_Work task:_
Begin at the first line of the records below and, please, give each line again exactly until the line with "## What Belongs Here" is included.

_Records from a dataset:_

==============================

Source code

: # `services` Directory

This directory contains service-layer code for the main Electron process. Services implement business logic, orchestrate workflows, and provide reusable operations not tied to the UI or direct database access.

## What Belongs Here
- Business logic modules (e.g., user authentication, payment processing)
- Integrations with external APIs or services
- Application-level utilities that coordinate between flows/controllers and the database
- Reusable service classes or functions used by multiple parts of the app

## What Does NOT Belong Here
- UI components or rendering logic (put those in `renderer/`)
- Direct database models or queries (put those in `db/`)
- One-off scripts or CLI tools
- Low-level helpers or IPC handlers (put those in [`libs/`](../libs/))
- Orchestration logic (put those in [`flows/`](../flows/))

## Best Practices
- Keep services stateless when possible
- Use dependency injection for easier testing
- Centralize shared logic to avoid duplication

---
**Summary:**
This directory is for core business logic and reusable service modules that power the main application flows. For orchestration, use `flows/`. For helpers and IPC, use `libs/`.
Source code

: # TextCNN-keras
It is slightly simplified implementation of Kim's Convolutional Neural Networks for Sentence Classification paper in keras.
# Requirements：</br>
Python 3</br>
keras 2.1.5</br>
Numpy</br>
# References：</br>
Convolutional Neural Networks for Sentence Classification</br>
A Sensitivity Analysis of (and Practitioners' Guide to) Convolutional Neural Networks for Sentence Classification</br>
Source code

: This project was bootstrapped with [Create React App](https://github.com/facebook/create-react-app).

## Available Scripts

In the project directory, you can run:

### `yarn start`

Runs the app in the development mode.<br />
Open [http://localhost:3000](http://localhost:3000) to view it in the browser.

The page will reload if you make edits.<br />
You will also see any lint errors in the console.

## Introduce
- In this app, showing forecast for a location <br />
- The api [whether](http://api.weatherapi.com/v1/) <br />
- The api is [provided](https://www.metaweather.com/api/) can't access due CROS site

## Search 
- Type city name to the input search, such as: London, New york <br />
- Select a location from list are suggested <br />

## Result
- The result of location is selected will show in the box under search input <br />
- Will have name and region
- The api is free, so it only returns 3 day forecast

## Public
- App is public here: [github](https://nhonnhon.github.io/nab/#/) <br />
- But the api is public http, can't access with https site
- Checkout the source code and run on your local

==============================

_Result:_
Source code

: # `services` Directory

This directory contains service-layer code for the main Electron process. Services implement business logic, orchestrate workflows, and provide reusable operations not tied to the UI or direct database access.

## What Belongs Here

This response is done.